Я заглянула в сумку. Она была забита деньгами. В рублях и долларах.

– Серёж, а что в сумке? – уселась на коврик.

– Ты ж уже посмотрела. – хмыкнул он.

– Блядь… Ну, да.

– Спрашивай прямо.

– Откуда и зачем столько денег и почему в сумке?

– Твой. Неудавшийся. Во всех смыслах. Передал извинение.

– Не поняла.

– Юля, я знаю только два способа поставить человека на место – это деньги и физическое внушение. Кто угодно может выёбываться сколько угодно, но ровно до того момента, пока не попадёт на серьёзную для него сумму или не получит в ебало.
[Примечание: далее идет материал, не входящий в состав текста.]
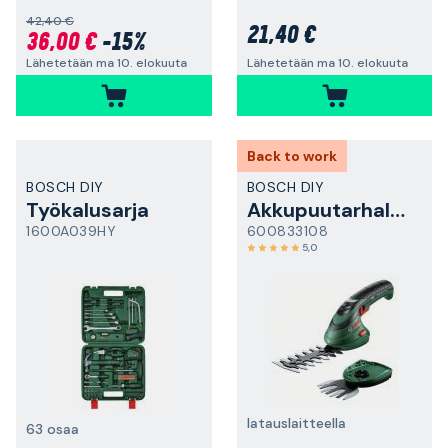
42,40 €
21,40 €
36,00 €
-15%
Lähetetään ma 10. elokuuta
Lähetetään ma 10. elokuuta
Back to work
BOSCH DIY
BOSCH DIY
Työkalusarja
Akkupuutarhaleikkuri
1600A039HY
600833108
5,0
latauslaitteella
63 osaa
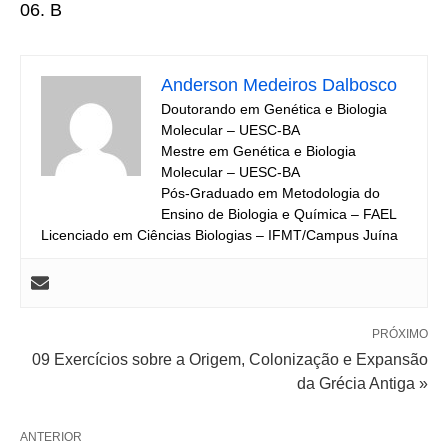
06. B
Anderson Medeiros Dalbosco
Doutorando em Genética e Biologia
Molecular – UESC-BA
Mestre em Genética e Biologia
Molecular – UESC-BA
Pós-Graduado em Metodologia do
Ensino de Biologia e Química – FAEL
Licenciado em Ciências Biologias – IFMT/Campus Juína
PRÓXIMO
09 Exercícios sobre a Origem, Colonização e Expansão
da Grécia Antiga »
ANTERIOR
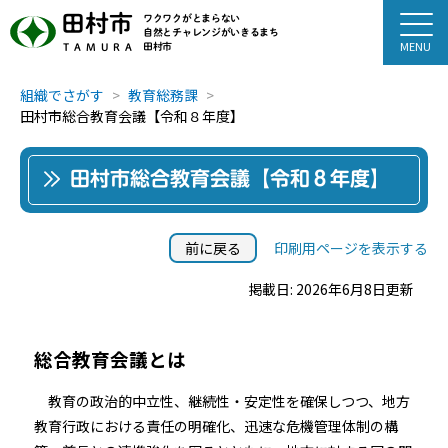
田村市
ワクワクがとまらない
自然とチャレンジがいきるまち
田村市
TAMURA
組織でさがす
教育総務課
田村市総合教育会議【令和８年度】
田村市総合教育会議【令和８年度】
前に戻る
印刷用ページを表示する
掲載日: 2026年6月8日更新
総合教育会議とは
教育の政治的中立性、継続性・安定性を確保しつつ、地方
教育行政における責任の明確化、迅速な危機管理体制の構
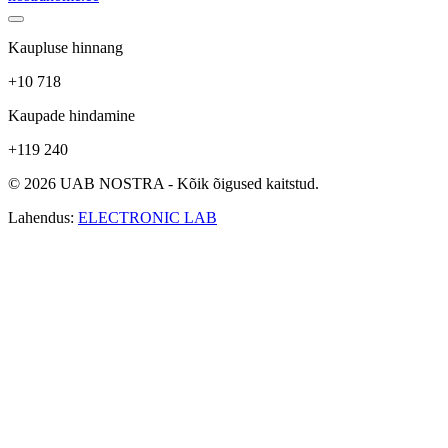
Kaupluse hinnang
+10 718
Kaupade hindamine
+119 240
© 2026 UAB NOSTRA - Kõik õigused kaitstud.
Lahendus:
ELECTRONIC LAB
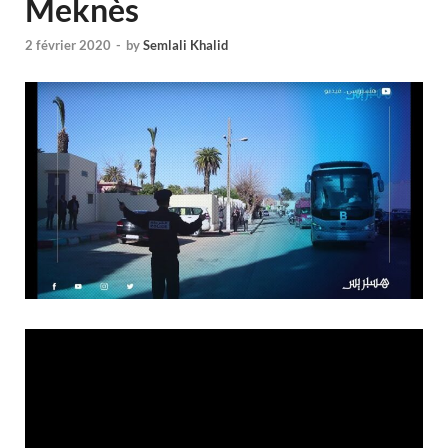
Meknès
2 février 2020
-
by
Semlali Khalid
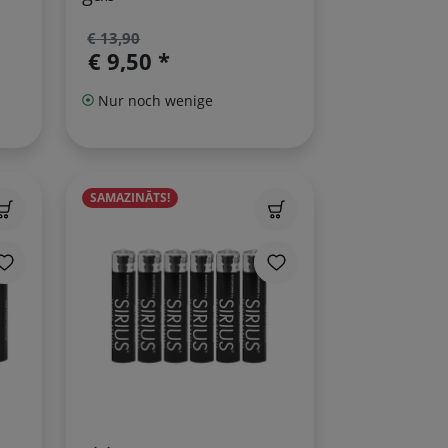
€ 13,90
€ 9,50 *
Nur noch wenige
SAMAZINĀTS!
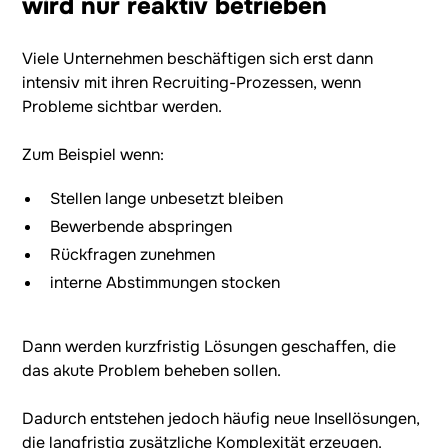
wird nur reaktiv betrieben
Viele Unternehmen beschäftigen sich erst dann
intensiv mit ihren Recruiting-Prozessen, wenn
Probleme sichtbar werden.
Zum Beispiel wenn:
Stellen lange unbesetzt bleiben
Bewerbende abspringen
Rückfragen zunehmen
interne Abstimmungen stocken
Dann werden kurzfristig Lösungen geschaffen, die
das akute Problem beheben sollen.
Dadurch entstehen jedoch häufig neue Insellösungen,
die langfristig zusätzliche Komplexität erzeugen.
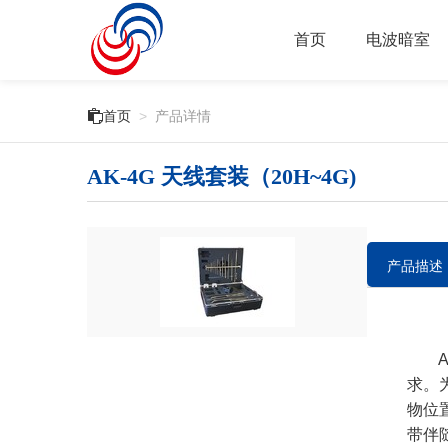
首页
电波暗室

首页
>
产品详情
AK-4G 天线套装（20H~4G)
产品描述
AK
求。
物位
带伴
В данном случае я скомбинировал. И могу с уверенностью сказать, что информация оказалась понятой и принятой. Так же. Это твои деньги. Мне они не нужны.

– А мне зачем?

– А тебе, Юленька, пригодятся. На дороге, знаешь ли, не валяются.

– Ладно. Пусть они… Пока там… В уголочке полежат.

Морда хорошела с каждым днём и превращалась в лицо, швы поубирали все. Только местами облазила. Но конечно же, ещё было всё видно. И мне на радость росли новые ресницы.

– Надо же! – удивлялся мой доктор. – Вот тут прямо совсем хорошо! А тут удачно под волосы затянули. Я прямо доволен. Но мне вот тут не очень нравится. – ткнул пальцем в то, что и мне не нравилось. – Но теперь только ждать. Через несколько месяцев можно будет попробовать шлифануть. Но, милочка, чуть подождать придётся.

А следующую неделю меня, накрашенную как деревенский забор в семь слоёв, чтоб на солнце не выгорало и дождём не пробивало, Серёжа уже возил в универ.

Забрал после пар.

– Поехали по магазинам?

– За шмотками?

– За шмотками.

– И за горшком для запекания?

– И за горшком.

– И за формой для пирогов?

– Ммм? Пироги будут?

– Будут!

И поехали.

– Юленька, что у тебя за привычка – хватать пакеты? – говорил мне Сергей вечером. – Тебе мужчина рядом зачем?